Cependant, dans la pratique, il est souvent nécessaire de restreindre l’ensemble des stratégies admissibles à un sous-ensemble S de toutes les stratégies possibles, pour diverses raisons : contraintes sur le montant investi, interdictions de vente à découvert, limites liées à la liquidité du marché, etc. Ces contraintes rendent le modèle plus réaliste et plus complexe. L’ensemble A_S des positions acceptables devient alors plus restreint mais reste convexe et non vide sous des conditions naturelles, notamment l’absence d’arbitrages dans S. La mesure de risque ρ_S définie à partir de A_S conserve la convexité mais n’est plus nécessairement cohérente au sens fort, en particulier si S impose des contraintes sévères.
La continuité par le haut de ρ_S, essentielle pour une représentation duale claire, dépend alors de propriétés géométriques de S, notamment de sa fermeture et de la fermeture du cône qu’il engendre. Sous ces hypothèses, ρ_S est sensible si et seulement si S ne contient pas d’opportunités d’arbitrage. La représentation duale de ρ_S s’exprime alors via un supremum sur l’ensemble des mesures de probabilité et un infimum sur S, mettant en lumière un lien profond entre la pénalité minimale associée à une mesure Q et l’évaluation des gains admissibles dans S sous Q.
La fonction de pénalité minimale α_min^S, définie sur l’ensemble des mesures de probabilité, se caractérise comme le supremum des espérances des gains associés aux stratégies admissibles ξ ∈ S. Cette construction offre une compréhension claire de la manière dont les contraintes de portefeuille influencent la mesure du risque : plus S est restreint, plus la pénalité est élevée, reflétant un risque accru dû à la limitation des stratégies de couverture.
Il importe de souligner que l’admissibilité des portefeuilles, qui exige que les gains ξ ⋅ Y soient bornés inférieurement presque sûrement, exclut certaines pratiques financières non réalistes, notamment les ventes à découvert non couvertes d’actifs non bornés.

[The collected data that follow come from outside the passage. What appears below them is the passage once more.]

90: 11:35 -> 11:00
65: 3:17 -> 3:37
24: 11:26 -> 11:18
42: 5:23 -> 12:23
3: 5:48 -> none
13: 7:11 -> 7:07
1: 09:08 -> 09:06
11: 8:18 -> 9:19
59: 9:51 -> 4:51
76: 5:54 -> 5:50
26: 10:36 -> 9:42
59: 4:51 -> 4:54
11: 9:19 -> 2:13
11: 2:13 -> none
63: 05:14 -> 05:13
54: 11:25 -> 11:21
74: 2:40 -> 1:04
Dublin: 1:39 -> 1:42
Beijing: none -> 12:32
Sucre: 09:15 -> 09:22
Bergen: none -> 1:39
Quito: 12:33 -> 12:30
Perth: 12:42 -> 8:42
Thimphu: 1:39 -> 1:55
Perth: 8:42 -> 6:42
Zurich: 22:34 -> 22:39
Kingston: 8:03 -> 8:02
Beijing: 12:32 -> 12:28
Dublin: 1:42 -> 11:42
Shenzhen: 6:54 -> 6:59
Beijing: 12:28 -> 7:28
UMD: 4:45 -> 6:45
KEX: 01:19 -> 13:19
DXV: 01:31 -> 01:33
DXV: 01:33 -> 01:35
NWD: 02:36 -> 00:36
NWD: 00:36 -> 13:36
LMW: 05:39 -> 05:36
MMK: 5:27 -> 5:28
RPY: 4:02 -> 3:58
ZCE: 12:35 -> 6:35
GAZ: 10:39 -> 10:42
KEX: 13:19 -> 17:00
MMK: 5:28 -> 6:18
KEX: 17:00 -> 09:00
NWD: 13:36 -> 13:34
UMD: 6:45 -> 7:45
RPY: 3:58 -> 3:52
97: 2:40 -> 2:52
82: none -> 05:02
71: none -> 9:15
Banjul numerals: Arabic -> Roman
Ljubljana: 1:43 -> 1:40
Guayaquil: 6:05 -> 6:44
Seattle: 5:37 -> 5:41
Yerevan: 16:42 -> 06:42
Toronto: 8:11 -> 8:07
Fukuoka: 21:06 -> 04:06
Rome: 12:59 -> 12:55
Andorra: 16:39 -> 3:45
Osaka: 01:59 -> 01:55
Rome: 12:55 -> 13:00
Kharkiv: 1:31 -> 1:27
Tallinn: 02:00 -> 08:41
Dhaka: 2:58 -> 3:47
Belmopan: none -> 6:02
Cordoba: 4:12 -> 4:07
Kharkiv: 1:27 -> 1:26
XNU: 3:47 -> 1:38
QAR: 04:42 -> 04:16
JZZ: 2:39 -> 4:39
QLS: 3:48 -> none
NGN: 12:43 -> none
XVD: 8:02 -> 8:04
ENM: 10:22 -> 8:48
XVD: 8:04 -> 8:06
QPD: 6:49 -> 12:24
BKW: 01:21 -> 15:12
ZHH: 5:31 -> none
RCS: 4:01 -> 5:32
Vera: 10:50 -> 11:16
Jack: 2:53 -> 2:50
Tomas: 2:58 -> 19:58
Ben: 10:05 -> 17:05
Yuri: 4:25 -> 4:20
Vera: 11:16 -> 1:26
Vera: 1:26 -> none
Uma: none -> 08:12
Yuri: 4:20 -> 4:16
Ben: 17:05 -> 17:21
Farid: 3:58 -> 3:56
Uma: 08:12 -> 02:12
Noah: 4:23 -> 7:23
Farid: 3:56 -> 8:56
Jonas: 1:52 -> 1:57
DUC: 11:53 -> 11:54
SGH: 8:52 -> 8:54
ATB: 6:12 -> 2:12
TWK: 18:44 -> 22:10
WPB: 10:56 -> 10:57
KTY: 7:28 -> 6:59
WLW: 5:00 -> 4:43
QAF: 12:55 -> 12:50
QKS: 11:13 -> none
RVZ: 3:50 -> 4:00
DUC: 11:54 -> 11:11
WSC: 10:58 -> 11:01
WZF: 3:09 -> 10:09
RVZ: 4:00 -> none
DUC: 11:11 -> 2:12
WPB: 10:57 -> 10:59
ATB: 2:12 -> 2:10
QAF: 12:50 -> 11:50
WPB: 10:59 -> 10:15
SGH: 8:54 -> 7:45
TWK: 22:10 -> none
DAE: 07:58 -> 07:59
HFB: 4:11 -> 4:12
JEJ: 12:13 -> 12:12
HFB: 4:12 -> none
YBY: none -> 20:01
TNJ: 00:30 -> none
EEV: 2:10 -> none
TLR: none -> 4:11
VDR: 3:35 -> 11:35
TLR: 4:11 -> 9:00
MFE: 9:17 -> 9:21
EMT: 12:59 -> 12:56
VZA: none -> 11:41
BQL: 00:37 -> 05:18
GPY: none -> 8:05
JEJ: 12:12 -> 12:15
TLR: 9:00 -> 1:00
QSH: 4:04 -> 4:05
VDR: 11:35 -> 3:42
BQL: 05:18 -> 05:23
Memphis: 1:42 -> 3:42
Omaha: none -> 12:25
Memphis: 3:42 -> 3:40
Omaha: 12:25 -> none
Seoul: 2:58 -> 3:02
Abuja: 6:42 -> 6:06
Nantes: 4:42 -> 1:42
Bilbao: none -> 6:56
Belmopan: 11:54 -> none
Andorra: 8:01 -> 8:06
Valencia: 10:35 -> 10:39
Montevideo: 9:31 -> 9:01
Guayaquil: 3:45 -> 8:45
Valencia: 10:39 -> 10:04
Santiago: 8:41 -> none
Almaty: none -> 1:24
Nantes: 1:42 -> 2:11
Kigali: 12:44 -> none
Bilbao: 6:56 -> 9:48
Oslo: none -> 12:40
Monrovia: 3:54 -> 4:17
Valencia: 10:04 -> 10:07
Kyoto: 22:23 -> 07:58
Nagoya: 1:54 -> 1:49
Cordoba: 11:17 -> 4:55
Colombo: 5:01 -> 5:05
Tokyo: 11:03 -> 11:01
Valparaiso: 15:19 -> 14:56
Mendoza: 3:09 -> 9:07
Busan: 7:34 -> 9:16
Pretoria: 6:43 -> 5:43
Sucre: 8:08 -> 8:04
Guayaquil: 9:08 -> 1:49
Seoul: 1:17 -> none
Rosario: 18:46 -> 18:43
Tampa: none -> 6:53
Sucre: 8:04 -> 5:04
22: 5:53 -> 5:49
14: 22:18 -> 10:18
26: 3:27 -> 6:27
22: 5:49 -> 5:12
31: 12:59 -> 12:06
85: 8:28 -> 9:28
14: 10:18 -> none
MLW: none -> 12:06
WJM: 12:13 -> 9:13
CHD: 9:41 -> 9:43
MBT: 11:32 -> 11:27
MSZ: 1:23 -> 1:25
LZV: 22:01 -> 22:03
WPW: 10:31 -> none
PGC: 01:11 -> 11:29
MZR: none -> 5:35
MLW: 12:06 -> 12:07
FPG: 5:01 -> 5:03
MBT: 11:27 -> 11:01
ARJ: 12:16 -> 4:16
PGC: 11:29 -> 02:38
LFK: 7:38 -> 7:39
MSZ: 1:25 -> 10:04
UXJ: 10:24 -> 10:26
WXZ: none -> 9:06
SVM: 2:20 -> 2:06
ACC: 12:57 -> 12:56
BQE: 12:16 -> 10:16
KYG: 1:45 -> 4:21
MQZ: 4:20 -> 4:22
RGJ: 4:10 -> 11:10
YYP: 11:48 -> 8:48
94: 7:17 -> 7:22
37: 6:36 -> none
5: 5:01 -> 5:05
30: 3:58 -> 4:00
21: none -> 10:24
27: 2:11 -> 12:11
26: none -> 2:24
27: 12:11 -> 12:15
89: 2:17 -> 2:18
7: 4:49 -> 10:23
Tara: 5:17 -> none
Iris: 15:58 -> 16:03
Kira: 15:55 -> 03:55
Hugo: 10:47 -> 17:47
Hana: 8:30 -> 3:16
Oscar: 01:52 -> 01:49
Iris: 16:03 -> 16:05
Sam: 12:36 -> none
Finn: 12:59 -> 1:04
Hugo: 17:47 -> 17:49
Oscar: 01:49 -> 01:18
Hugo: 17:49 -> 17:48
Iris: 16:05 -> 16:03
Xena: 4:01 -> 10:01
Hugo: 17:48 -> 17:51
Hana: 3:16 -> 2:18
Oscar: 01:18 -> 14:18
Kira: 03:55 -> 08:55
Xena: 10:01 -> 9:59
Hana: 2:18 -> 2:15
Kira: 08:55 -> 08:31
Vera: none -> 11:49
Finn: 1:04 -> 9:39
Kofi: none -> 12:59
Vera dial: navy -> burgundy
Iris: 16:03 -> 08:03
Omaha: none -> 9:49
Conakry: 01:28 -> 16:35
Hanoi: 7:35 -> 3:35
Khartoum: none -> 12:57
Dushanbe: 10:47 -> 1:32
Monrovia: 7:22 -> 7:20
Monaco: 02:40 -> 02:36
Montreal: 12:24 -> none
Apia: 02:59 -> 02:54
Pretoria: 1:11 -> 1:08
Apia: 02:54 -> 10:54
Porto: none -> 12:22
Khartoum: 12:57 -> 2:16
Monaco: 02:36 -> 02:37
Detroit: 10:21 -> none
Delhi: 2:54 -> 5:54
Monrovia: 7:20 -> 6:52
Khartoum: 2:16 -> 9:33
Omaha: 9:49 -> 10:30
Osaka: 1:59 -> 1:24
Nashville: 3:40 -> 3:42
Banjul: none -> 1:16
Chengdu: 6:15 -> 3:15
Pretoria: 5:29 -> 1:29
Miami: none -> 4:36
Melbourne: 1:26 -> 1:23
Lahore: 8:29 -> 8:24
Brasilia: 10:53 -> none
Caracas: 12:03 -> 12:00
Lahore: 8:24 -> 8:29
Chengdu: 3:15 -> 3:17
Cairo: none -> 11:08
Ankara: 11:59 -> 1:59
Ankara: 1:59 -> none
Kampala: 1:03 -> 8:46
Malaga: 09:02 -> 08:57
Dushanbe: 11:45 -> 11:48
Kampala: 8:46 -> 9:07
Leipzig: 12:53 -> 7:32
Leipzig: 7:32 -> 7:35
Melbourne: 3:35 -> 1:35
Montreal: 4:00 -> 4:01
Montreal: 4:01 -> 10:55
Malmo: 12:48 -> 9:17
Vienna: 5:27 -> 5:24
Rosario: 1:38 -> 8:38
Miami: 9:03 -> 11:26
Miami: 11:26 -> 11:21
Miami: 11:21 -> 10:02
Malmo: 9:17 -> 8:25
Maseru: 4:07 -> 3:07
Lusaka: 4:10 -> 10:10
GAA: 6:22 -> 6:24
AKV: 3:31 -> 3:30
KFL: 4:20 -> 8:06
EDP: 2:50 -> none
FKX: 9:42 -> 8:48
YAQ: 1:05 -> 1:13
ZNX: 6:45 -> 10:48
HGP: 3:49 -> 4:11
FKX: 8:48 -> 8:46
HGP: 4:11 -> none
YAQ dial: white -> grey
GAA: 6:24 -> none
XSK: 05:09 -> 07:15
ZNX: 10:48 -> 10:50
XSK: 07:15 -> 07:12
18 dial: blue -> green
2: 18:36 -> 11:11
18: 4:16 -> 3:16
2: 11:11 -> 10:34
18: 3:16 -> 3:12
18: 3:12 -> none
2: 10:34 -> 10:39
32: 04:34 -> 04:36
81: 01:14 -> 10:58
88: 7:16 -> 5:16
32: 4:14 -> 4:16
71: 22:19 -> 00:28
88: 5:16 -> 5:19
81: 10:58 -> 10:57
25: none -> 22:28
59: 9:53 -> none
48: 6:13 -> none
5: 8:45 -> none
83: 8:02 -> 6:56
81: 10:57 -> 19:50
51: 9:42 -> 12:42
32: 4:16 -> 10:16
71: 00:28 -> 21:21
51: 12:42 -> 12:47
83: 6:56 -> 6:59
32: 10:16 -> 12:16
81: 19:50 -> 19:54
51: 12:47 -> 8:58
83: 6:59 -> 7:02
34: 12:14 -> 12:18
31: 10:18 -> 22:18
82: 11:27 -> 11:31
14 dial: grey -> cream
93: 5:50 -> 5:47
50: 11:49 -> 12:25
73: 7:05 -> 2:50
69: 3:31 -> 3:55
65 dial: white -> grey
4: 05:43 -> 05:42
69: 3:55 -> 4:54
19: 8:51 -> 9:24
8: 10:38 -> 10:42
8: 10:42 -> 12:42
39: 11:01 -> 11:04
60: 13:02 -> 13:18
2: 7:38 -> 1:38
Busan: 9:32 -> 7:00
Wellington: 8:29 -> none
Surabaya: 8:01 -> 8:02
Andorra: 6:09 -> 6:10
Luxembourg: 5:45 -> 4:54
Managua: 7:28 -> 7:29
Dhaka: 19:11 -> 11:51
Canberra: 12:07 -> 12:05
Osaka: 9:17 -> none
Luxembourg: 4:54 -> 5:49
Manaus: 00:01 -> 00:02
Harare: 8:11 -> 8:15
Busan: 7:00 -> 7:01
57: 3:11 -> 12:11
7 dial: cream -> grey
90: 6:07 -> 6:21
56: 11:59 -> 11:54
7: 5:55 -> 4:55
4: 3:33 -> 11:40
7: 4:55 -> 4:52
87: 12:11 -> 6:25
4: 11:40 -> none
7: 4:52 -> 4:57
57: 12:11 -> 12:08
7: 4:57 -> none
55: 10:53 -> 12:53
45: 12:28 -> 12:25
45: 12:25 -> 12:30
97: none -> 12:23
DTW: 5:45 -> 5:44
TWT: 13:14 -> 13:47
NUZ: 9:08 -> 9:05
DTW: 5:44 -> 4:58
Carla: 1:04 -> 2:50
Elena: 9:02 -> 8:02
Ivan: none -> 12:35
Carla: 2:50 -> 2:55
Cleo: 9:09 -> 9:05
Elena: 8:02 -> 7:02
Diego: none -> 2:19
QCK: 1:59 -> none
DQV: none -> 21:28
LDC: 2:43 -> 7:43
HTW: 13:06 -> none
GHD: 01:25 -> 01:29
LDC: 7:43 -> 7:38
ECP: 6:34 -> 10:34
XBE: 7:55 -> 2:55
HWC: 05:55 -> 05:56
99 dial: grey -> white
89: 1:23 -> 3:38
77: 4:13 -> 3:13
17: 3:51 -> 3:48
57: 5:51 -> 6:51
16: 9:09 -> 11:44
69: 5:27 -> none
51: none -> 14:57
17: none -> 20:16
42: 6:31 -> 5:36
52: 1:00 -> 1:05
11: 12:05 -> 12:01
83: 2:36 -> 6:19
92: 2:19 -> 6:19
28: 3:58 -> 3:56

Ce cadre est cohérent avec la notion d’acceptabilité des positions à risque borné.
Au-delà de la théorie, cette approche met en lumière des concepts fondamentaux pour le praticien : la nature des contraintes imposées aux stratégies de trading modifie profondément la mesure du risque et ses représentations duales. La notion d’arbitrage, centrale dans la finance, agit comme un filtre essentiel, assurant que la mesure de risque soit à la fois sensible et mathématiquement bien comportée. La continuité de la mesure de risque garantit la stabilité des évaluations, un point crucial dans la gestion quotidienne des risques.
Il faut également comprendre que ces résultats sont souvent développés dans un cadre statique, à un instant donné, et leur extension à des modèles dynamiques plus réalistes, avec contraintes évolutives, requiert une théorie plus fine. Cette dynamique apporte de nouveaux défis, notamment dans la caractérisation des pénalités minimales et des conditions d’absence d’arbitrage avec contraintes.
Enfin, la modélisation rigoureuse des contraintes du marché, loin d’être un simple détail technique, influence profondément la gestion et la régulation financière. Une compréhension approfondie de ces mécanismes est essentielle pour appréhender la complexité réelle des marchés, où les risques ne peuvent être mesurés indépendamment des limites imposées aux stratégies d’investissement.